Web interface edit records
=-=-=-=-=
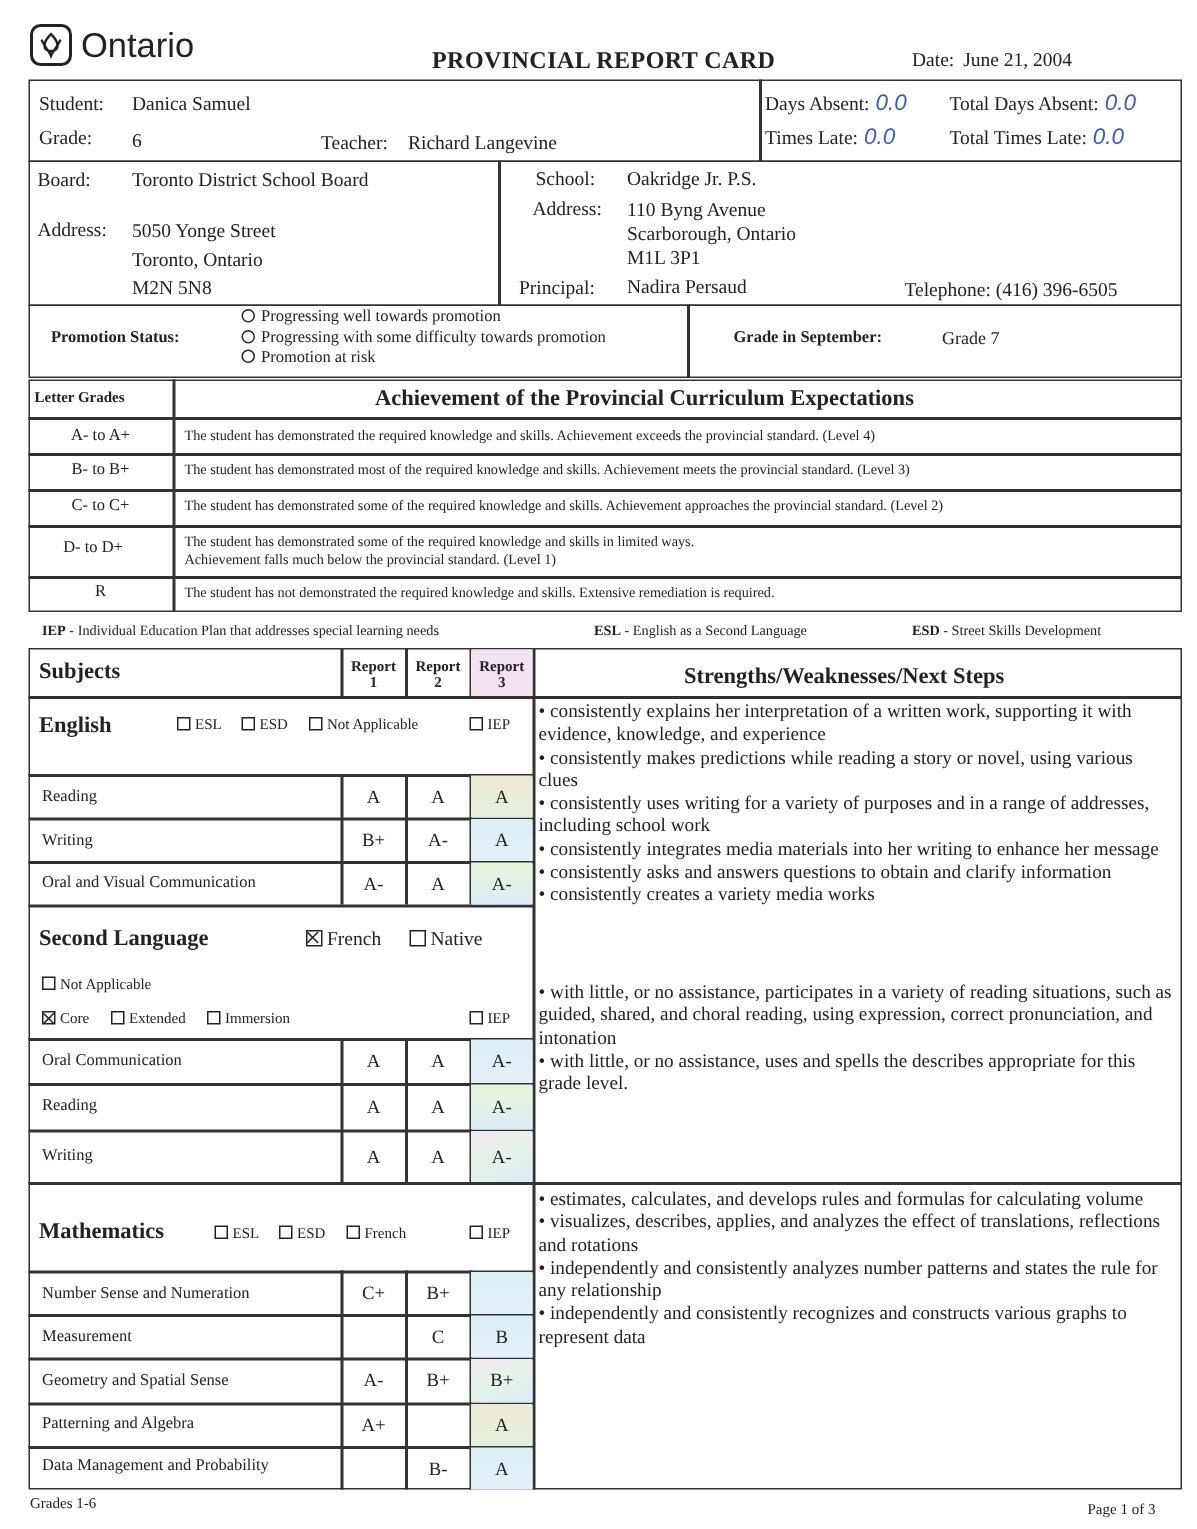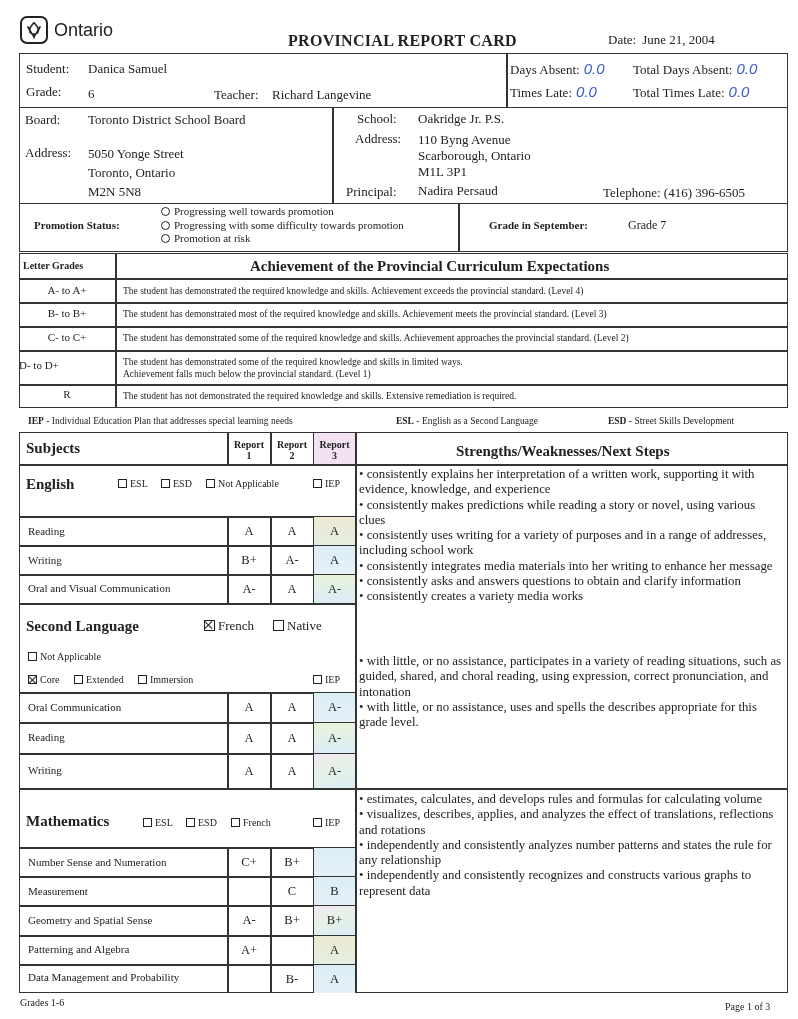--- a/index.html
+++ b/index.html
@@ -1,20 +1,20 @@
 <!DOCTYPE html>
 <html><head>
 <meta charset="utf-8">
 <style>
   * { box-sizing: border-box; margin: 0; padding: 0; }
   body { width: 798px; height: 1019px; background: #fff; font-family: "Liberation Serif", "DejaVu Serif", serif; color: #222; position: relative; overflow: hidden; }
   .abs { position: absolute; }
   .logo { left: 20px; top: 16px; display: flex; align-items: center; gap: 6px; }
   .logo-mark { width: 28px; height: 28px; border: 2.5px solid #222; border-radius: 7px; display: flex; align-items: center; justify-content: center; }
-  .logo-text { font-family: "Liberation Sans", "DejaVu Sans", sans-serif; font-size: 18px; color: #222; }
+  .logo-text { font-family: "Liberation Sans", "DejaVu Sans", sans-serif; font-size: 23px; color: #222; }
   .title { left: 288px; top: 32px; font-size: 16px; font-weight: bold; letter-spacing: 0.3px; }
   .date { left: 608px; top: 32px; font-size: 13px; }
   .date span { margin-left: 6px; }
   .box { border: 1.5px solid #333; }
   .hline { position: absolute; height: 1.5px; background: #333; }
   .vline { position: absolute; width: 1.5px; background: #333; }
   .t13 { font-size: 13px; }
   .t12 { font-size: 12px; }
   .t11 { font-size: 11px; }
   .t10 { font-size: 10px; }
@@ -103,21 +103,21 @@
 <div class="hline" style="left:19px; top:384px; width:769px;"></div>
 <div class="abs t10 bold" style="left:23px; top:260px;">Letter Grades</div>
 <div class="abs bold" style="left:250px; top:258px; font-size:15px;">Achievement of the Provincial Curriculum Expectations</div>
 
 <div class="abs t11" style="left:19px; top:284px; width:96px; text-align:center;">A- to A+</div>
 <div class="abs t9" style="left:123px; top:286px;">The student has demonstrated the required knowledge and skills. Achievement exceeds the provincial standard. (Level 4)</div>
 <div class="abs t11" style="left:19px; top:307px; width:96px; text-align:center;">B- to B+</div>
 <div class="abs t9" style="left:123px; top:309px;">The student has demonstrated most of the required knowledge and skills. Achievement meets the provincial standard. (Level 3)</div>
 <div class="abs t11" style="left:19px; top:331px; width:96px; text-align:center;">C- to C+</div>
 <div class="abs t9" style="left:123px; top:333px;">The student has demonstrated some of the required knowledge and skills. Achievement approaches the provincial standard. (Level 2)</div>
-<div class="abs t11" style="left:19px; top:359px; width:86px; ">D- to D+</div>
+<div class="abs t11" style="left:19px; top:359px; width:86px; text-align:center;">D- to D+</div>
 <div class="abs t9" style="left:123px; top:356px; line-height:12px;">
   <div>The student has demonstrated some of the required knowledge and skills in limited ways.</div>
   <div>Achievement falls much below the provincial standard. (Level 1)</div>
 </div>
 <div class="abs t11" style="left:19px; top:388px; width:96px; text-align:center;">R</div>
 <div class="abs t9" style="left:123px; top:391px;">The student has not demonstrated the required knowledge and skills. Extensive remediation is required.</div>
 
 <div class="abs t9" style="left:28px; top:416px;"><b>IEP</b><span> - Individual Education Plan that addresses special learning needs</span></div>
 <div class="abs t9" style="left:396px; top:416px;"><b>ESL</b><span> - English as a Second Language</span></div>
 <div class="abs t9" style="left:608px; top:416px;"><b>ESD</b><span> - Street Skills Development</span></div>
=-=-=-=-=
-- Work item --
Set down the data again, exactly, without images.

-- Result of the task --
--- a/index.html
+++ b/index.html
@@ -1,20 +1,20 @@
 <!DOCTYPE html>
 <html><head>
 <meta charset="utf-8">
 <style>
   * { box-sizing: border-box; margin: 0; padding: 0; }
   body { width: 798px; height: 1019px; background: #fff; font-family: "Liberation Serif", "DejaVu Serif", serif; color: #222; position: relative; overflow: hidden; }
   .abs { position: absolute; }
   .logo { left: 20px; top: 16px; display: flex; align-items: center; gap: 6px; }
   .logo-mark { width: 28px; height: 28px; border: 2.5px solid #222; border-radius: 7px; display: flex; align-items: center; justify-content: center; }
-  .logo-text { font-family: "Liberation Sans", "DejaVu Sans", sans-serif; font-size: 18px; color: #222; }
+  .logo-text { font-family: "Liberation Sans", "DejaVu Sans", sans-serif; font-size: 23px; color: #222; }
   .title { left: 288px; top: 32px; font-size: 16px; font-weight: bold; letter-spacing: 0.3px; }
   .date { left: 608px; top: 32px; font-size: 13px; }
   .date span { margin-left: 6px; }
   .box { border: 1.5px solid #333; }
   .hline { position: absolute; height: 1.5px; background: #333; }
   .vline { position: absolute; width: 1.5px; background: #333; }
   .t13 { font-size: 13px; }
   .t12 { font-size: 12px; }
   .t11 { font-size: 11px; }
   .t10 { font-size: 10px; }
@@ -103,21 +103,21 @@
 <div class="hline" style="left:19px; top:384px; width:769px;"></div>
 <div class="abs t10 bold" style="left:23px; top:260px;">Letter Grades</div>
 <div class="abs bold" style="left:250px; top:258px; font-size:15px;">Achievement of the Provincial Curriculum Expectations</div>
 
 <div class="abs t11" style="left:19px; top:284px; width:96px; text-align:center;">A- to A+</div>
 <div class="abs t9" style="left:123px; top:286px;">The student has demonstrated the required knowledge and skills. Achievement exceeds the provincial standard. (Level 4)</div>
 <div class="abs t11" style="left:19px; top:307px; width:96px; text-align:center;">B- to B+</div>
 <div class="abs t9" style="left:123px; top:309px;">The student has demonstrated most of the required knowledge and skills. Achievement meets the provincial standard. (Level 3)</div>
 <div class="abs t11" style="left:19px; top:331px; width:96px; text-align:center;">C- to C+</div>
 <div class="abs t9" style="left:123px; top:333px;">The student has demonstrated some of the required knowledge and skills. Achievement approaches the provincial standard. (Level 2)</div>
-<div class="abs t11" style="left:19px; top:359px; width:86px; ">D- to D+</div>
+<div class="abs t11" style="left:19px; top:359px; width:86px; text-align:center;">D- to D+</div>
 <div class="abs t9" style="left:123px; top:356px; line-height:12px;">
   <div>The student has demonstrated some of the required knowledge and skills in limited ways.</div>
   <div>Achievement falls much below the provincial standard. (Level 1)</div>
 </div>
 <div class="abs t11" style="left:19px; top:388px; width:96px; text-align:center;">R</div>
 <div class="abs t9" style="left:123px; top:391px;">The student has not demonstrated the required knowledge and skills. Extensive remediation is required.</div>
 
 <div class="abs t9" style="left:28px; top:416px;"><b>IEP</b><span> - Individual Education Plan that addresses special learning needs</span></div>
 <div class="abs t9" style="left:396px; top:416px;"><b>ESL</b><span> - English as a Second Language</span></div>
 <div class="abs t9" style="left:608px; top:416px;"><b>ESD</b><span> - Street Skills Development</span></div>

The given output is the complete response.